Um Geld für den Kampf gegen die Jugendarbeitslosigkeit ausgeben zu können, braucht die EU einen gültigen Haushalt. Das Europäische Parlament muss diesem zustimmen, blockiert aber derzeit. Wie ist der Stand der Verhandlungen?

Mulhall:

Die irische Regierung hat einen guten Kontakt zum Parlament, wir führen einen Dialog. Ich bin zuversichtlich, dass wir eine Einigung erreichen können. Europa braucht einen nachhaltigen Finanzrahmen, um gestalten zu können. Es ist nicht möglich, für ganz Europa ein einheitliches Wirtschaftssystem zu haben. Die EU muss zwar koordinieren, um das System zu stärken und Krisen abzuwehren. Aber es kann nicht möglich sein, dass alle Länder Europas einem Wirtschaftsmodell folgen.

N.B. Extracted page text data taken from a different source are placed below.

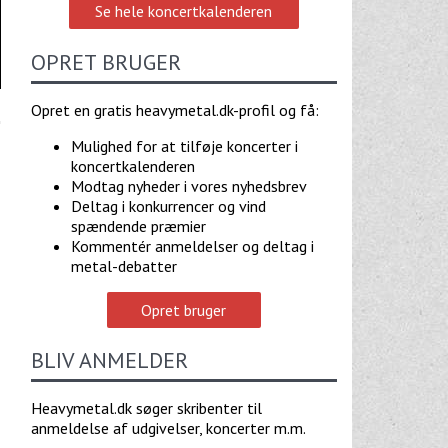
Se hele koncertkalenderen
OPRET BRUGER
Opret en gratis heavymetal.dk-profil og få:
Mulighed for at tilføje koncerter i
koncertkalenderen
Modtag nyheder i vores nyhedsbrev
Deltag i konkurrencer og vind
spændende præmier
Kommentér anmeldelser og deltag i
metal-debatter
Opret bruger
BLIV ANMELDER
Heavymetal.dk søger skribenter til
anmeldelse af udgivelser, koncerter m.m.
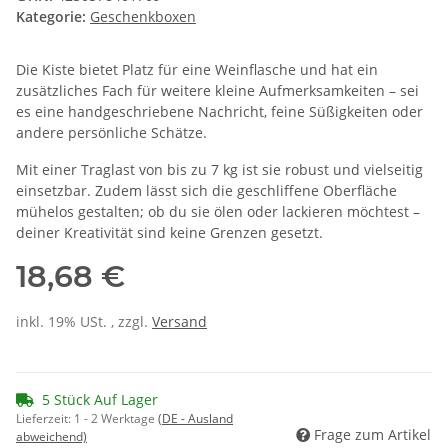
Kategorie:
Geschenkboxen
Die Kiste bietet Platz für eine Weinflasche und hat ein
zusätzliches Fach für weitere kleine Aufmerksamkeiten – sei
es eine handgeschriebene Nachricht, feine Süßigkeiten oder
andere persönliche Schätze.
Mit einer Traglast von bis zu 7 kg ist sie robust und vielseitig
einsetzbar. Zudem lässt sich die geschliffene Oberfläche
mühelos gestalten; ob du sie ölen oder lackieren möchtest –
deiner Kreativität sind keine Grenzen gesetzt.
18,68 €
inkl. 19% USt. , zzgl.
Versand
5 Stück Auf Lager
Lieferzeit:
1 - 2 Werktage
(DE - Ausland
Frage zum Artikel
abweichend)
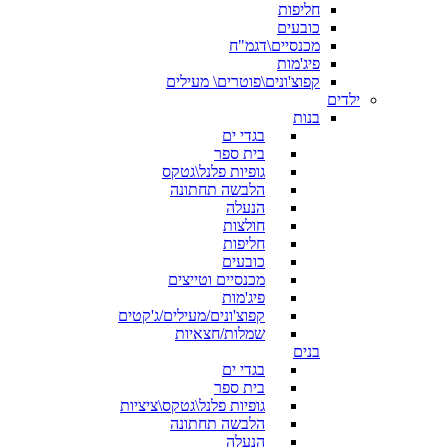
חליפות
כובעים
מכנסיים\דגמ"ח
פיג'מות
קפוצ'ונים\פוטרים\ מעילים
ילדים
בנות
בגדי ים
בית ספר
גופיות פלנל\גטקס
הלבשה תחתונה
הנעלה
חולצות
חליפות
כובעים
מכנסיים וטייצים
פיג'מות
קפוצ'ונים/מעילים/ג'קטים
שמלות/חצאיות
בנים
בגדי ים
בית ספר
גופיות פלנל\גטקס\ציציות
הלבשה תחתונה
הנעלה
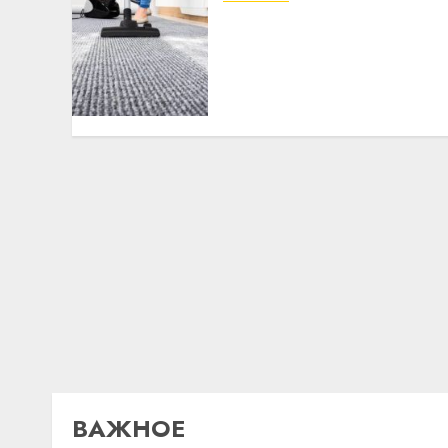
Уборка в бизнесе: почему
предприниматели из
регионов переходят на
профессиональный
клининг
21.06.2026
0
ВАЖНОЕ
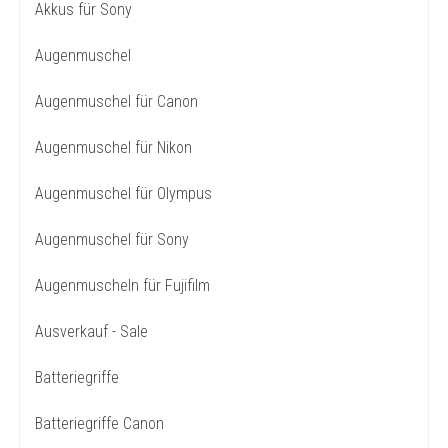
Akkus für Sony
Augenmuschel
Augenmuschel für Canon
Augenmuschel für Nikon
Augenmuschel für Olympus
Augenmuschel für Sony
Augenmuscheln für Fujifilm
Ausverkauf - Sale
Batteriegriffe
Batteriegriffe Canon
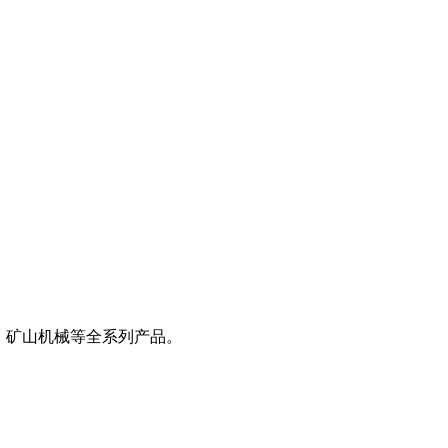
、矿山机械等全系列产品。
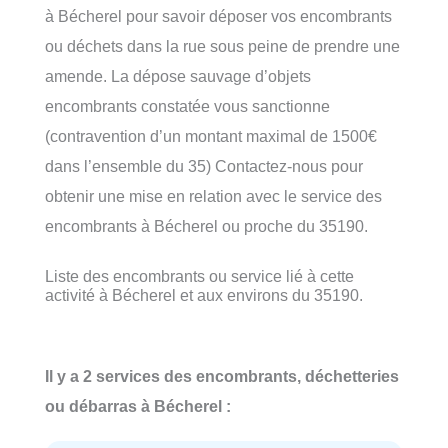
à Bécherel pour savoir déposer vos encombrants
ou déchets dans la rue sous peine de prendre une
amende. La dépose sauvage d’objets
encombrants constatée vous sanctionne
(contravention d’un montant maximal de 1500€
dans l’ensemble du 35) Contactez-nous pour
obtenir une mise en relation avec le service des
encombrants à Bécherel ou proche du 35190.
Liste des encombrants ou service lié à cette
activité à Bécherel et aux environs du 35190.
Il y a 2 services des encombrants, déchetteries
ou débarras à Bécherel :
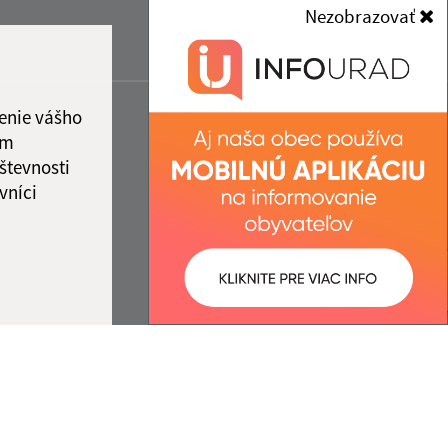
Nezobrazovať
enie vášho
ám
števnosti
vníci
ované:
Správca obsahu:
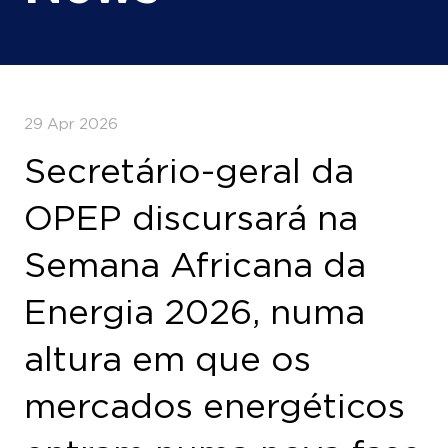
29 Apr 2026
Secretário-geral da
OPEP discursará na
Semana Africana da
Energia 2026, numa
altura em que os
mercados energéticos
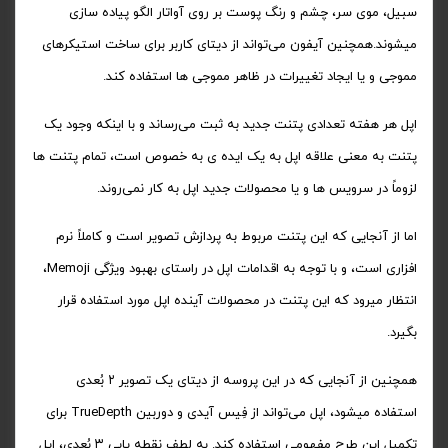
سبیل، موی سر، چشم و رنگ پوست بر روی آواتار الگو پیاده سازی
میشوند.همچنین آیفون می‌تواند از دیتای کاربر برای ساخت استیکرهای
مموجی و یا ایجاد تغییرات در ظاهر مموجی ها استفاده کند.
اپل هر هفته تعدادی پتنت جدید به ثبت می‌رساند و با اینکه وجود یک
پتنت به معنی علاقه اپل به یک ایده ی به خصوص است، تمام پتنت ها
لزوماً در سرویس ها و یا محصولات جدید اپل به کار نمی‌روند.
اما از آنجایی که این پتنت مربوط به پردازش تصویر است و کاملاً نرم
افزاری است، و با توجه به اقدامات اپل در راستای بهبود ویژگی Memoji،
انتظار میرود که این پتنت در محصولات آینده اپل مورد استفاده قرار
بگیرد.
همچنین از آنجایی که در این پروسه از دیتای یک تصویر ۲ بُعدی
استفاده میشود، اپل می‌تواند از فِیس آیدی و دوربین TrueDepth برای
تکمیل این طرح مفهومی استفاده کند. به لطف نقطه یابی ۳ بُعدی، اپل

Die Iren gelten als überzeugte Europäer. Was halten Sie von den Bestrebungen in Großbritannien, sich aus der EU zu verabschieden?

Mulhall:

Großbritannien ist für Irland sehr wichtig, wir haben enge und tiefe Beziehungen zueinander. Wir hoffen, dass das Land in der EU bleiben wird, aber diese Entscheidung muss Großbritannien treffen. Ich bin seit 1978 Diplomat. Überlegen Sie mal, wie grundlegend Europa sich seitdem verändert hat. Jeder Schritt schien erst unmöglich, aber dann hat Europa doch diesen Schritt gemacht und die jeweilige Krise bewältigt. Die momentanen Herausforderungen sind wirklich ernsthaft, weil viele Bürgerinnen und Bürger das Vertrauen in Europa verloren haben während dieser Rezession, die die tiefste seit den 20er-Jahren ist. Wir brauchen aber mehr Kooperation, Integration und Unterstützung der Bevölkerung.